_Excerpted text_
******************************

I’m going to try to keep it not too, too technical, but I think it’s important to understand that something huge happened, and there’s a reason why, and this will have implications on the future of cryptocurrency. And before I get into this, you know, unfortunately, a lot of folks lost a lot of money, and that is just a terrible thing.
It is not something to be taken lightly, but it is something that we can learn from as we go forward. And that’s what I’m going to hope to do today. So, with that said, let’s start. What is UST? What happened with Terra and Luna? So, for those who are unfamiliar, programmer and entrepreneur, Do Kwan, who’s educated at Stanford, founded Terra…Terraform Labs, rather, back in 2018 in Seoul, South Korea.
And it was a ambitious blockchain project that would have tokens associated with it and that would really serve to be a development platform for DeFi projects and products as well as stablecoins, not just pegged to the U.S. dollar, but pegged to multiple currencies around the world.
And this project was different in that it didn’t have a proof of work, it had a proof of stake. So, it was, again, attempting to deal with some of the inefficiencies and issues of scale that some of the other projects have, like when we talk about Ethereum blockchain, for example.
And that was the idea. So, Do Kwan himself, kind of looking over here, he’s… Here’s the headline from The New York Times, “How a trash-talking crypto founder caused a $40 billion crash.” And trash-talking is, I think, an apt way to describe him. He’s very active on social media and Twitter, specifically, constantly talking about his project, how it’s going to the moon, all of the great things they’re doing, and really being that cheerleader for what they were doing.

******************************

_Instructions for the task_
Rewrite the stretch of the passage on Terra and Luna that opens with the words containing "I’m going to try" and closes with "Seoul, South Korea.", putting "people" wherever "folks" appears.

_Provided information_
******************************

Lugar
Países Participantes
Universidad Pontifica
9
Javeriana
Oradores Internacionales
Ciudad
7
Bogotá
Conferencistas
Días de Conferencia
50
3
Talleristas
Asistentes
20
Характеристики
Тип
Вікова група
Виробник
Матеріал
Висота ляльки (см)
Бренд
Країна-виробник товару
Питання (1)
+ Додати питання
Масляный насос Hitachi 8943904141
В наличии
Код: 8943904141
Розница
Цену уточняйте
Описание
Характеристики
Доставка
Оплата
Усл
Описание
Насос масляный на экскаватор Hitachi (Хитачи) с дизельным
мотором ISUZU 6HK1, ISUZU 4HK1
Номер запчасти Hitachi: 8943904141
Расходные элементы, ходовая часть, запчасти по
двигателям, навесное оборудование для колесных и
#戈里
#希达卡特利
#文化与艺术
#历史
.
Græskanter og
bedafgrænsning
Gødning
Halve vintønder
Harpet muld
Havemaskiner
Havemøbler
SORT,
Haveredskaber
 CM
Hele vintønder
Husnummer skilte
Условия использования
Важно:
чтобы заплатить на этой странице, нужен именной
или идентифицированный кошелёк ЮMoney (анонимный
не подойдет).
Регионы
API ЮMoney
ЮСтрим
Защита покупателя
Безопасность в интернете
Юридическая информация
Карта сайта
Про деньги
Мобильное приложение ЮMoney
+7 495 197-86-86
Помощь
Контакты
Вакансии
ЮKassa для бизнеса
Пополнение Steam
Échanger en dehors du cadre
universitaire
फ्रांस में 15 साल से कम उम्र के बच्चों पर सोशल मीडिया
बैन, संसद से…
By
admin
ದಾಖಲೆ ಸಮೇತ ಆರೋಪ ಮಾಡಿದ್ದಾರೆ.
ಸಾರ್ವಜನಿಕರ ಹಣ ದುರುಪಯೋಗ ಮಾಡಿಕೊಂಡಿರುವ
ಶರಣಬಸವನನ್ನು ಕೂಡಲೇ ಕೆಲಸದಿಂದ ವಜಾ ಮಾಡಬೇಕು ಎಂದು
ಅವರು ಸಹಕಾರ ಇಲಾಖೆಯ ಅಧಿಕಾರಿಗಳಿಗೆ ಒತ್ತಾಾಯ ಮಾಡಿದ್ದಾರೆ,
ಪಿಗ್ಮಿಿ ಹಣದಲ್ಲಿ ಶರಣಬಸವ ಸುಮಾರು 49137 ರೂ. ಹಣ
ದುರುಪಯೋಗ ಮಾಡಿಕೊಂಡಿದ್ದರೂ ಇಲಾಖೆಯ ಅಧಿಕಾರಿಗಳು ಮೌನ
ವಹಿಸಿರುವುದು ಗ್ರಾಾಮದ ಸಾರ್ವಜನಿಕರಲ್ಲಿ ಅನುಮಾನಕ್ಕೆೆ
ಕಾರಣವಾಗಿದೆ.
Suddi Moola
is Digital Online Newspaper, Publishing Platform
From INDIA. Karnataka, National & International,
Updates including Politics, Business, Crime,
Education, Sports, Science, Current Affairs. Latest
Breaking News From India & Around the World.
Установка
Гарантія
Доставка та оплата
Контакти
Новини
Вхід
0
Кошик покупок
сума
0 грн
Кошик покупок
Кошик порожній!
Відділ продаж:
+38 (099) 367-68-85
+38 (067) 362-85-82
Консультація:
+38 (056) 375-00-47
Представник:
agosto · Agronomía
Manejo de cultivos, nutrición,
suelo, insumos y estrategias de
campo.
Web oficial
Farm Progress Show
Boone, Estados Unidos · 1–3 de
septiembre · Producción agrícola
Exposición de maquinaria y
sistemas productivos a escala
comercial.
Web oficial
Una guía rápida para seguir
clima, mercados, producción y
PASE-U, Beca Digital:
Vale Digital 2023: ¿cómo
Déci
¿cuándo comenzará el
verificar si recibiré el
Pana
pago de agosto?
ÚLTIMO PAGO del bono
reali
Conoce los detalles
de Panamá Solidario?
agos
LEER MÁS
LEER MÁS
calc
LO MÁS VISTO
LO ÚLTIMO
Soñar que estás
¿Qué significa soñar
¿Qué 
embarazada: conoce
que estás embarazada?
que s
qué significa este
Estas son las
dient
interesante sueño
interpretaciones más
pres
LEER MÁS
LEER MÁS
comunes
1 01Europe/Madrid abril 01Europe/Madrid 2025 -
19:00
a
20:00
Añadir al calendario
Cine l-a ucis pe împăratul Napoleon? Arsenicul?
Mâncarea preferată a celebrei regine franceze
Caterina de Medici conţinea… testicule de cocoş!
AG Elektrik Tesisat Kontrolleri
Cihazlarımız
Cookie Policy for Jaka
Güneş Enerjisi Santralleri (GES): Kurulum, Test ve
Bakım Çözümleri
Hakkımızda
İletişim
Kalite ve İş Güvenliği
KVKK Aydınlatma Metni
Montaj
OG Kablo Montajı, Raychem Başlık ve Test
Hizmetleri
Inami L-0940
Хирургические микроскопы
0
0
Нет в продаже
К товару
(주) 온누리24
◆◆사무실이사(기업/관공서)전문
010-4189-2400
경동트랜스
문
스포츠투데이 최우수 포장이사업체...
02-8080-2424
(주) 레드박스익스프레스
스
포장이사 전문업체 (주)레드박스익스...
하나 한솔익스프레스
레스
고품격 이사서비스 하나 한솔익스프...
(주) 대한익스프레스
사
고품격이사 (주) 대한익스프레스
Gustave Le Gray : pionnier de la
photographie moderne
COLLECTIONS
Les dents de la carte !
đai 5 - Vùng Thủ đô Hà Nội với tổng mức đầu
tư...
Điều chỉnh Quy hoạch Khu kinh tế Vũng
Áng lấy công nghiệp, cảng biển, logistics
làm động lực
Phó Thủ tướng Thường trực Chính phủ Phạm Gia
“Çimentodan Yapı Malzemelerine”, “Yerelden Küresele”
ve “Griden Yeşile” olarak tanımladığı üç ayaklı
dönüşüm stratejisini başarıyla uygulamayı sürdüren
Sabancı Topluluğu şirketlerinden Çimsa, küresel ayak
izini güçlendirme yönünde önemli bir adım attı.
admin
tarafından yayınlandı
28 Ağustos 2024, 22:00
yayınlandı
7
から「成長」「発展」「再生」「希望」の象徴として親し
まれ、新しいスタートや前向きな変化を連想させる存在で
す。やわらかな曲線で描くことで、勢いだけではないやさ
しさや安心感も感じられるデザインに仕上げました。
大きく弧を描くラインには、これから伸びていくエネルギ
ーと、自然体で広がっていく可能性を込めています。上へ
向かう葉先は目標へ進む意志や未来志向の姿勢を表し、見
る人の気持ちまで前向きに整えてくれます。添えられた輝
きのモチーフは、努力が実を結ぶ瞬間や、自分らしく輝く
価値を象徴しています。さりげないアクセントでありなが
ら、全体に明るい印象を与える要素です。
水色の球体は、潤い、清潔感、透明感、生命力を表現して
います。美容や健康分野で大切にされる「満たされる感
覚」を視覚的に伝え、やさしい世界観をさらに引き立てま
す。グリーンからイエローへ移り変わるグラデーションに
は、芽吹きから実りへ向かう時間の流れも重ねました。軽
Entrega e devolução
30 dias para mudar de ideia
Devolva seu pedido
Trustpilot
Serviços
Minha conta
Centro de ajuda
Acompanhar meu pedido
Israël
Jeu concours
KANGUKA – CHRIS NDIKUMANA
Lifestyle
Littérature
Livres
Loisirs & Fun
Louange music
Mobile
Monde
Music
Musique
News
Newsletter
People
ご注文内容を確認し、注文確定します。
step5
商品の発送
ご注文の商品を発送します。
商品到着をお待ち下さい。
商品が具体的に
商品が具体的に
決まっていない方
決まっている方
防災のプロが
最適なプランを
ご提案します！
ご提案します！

******************************

_Completed exercise_
I’m going to try to keep it not too, too technical, but I think it’s important to understand that something huge happened, and there’s a reason why, and this will have implications on the future of cryptocurrency. And before I get into this, you know, unfortunately, a lot of people lost a lot of money, and that is just a terrible thing.
It is not something to be taken lightly, but it is something that we can learn from as we go forward. And that’s what I’m going to hope to do today. So, with that said, let’s start. What is UST? What happened with Terra and Luna? So, for those who are unfamiliar, programmer and entrepreneur, Do Kwan, who’s educated at Stanford, founded Terra…Terraform Labs, rather, back in 2018 in Seoul, South Korea.